**What the task requires:** Each of the entries should be output exactly, with nothing left out.

[Dataset entries]
# # # #

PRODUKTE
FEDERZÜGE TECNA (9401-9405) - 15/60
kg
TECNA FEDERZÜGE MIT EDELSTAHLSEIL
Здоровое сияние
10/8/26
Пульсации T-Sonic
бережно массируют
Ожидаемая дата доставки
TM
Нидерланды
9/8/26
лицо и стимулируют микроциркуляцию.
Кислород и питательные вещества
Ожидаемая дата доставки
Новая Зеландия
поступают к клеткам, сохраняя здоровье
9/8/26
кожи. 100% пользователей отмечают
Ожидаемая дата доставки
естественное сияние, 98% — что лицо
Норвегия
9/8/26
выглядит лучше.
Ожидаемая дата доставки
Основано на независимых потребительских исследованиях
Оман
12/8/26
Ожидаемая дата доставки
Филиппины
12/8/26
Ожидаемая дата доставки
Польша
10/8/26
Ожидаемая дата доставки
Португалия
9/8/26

# # # #

**Output of the task:**
PRODUKTE
FEDERZÜGE TECNA (9401-9405) - 15/60
kg
TECNA FEDERZÜGE MIT EDELSTAHLSEIL
Здоровое сияние
10/8/26
Пульсации T-Sonic
бережно массируют
Ожидаемая дата доставки
TM
Нидерланды
9/8/26
лицо и стимулируют микроциркуляцию.
Кислород и питательные вещества
Ожидаемая дата доставки
Новая Зеландия
поступают к клеткам, сохраняя здоровье
9/8/26
кожи. 100% пользователей отмечают
Ожидаемая дата доставки
естественное сияние, 98% — что лицо
Норвегия
9/8/26
выглядит лучше.
Ожидаемая дата доставки
Основано на независимых потребительских исследованиях
Оман
12/8/26
Ожидаемая дата доставки
Филиппины
12/8/26
Ожидаемая дата доставки
Польша
10/8/26
Ожидаемая дата доставки
Португалия
9/8/26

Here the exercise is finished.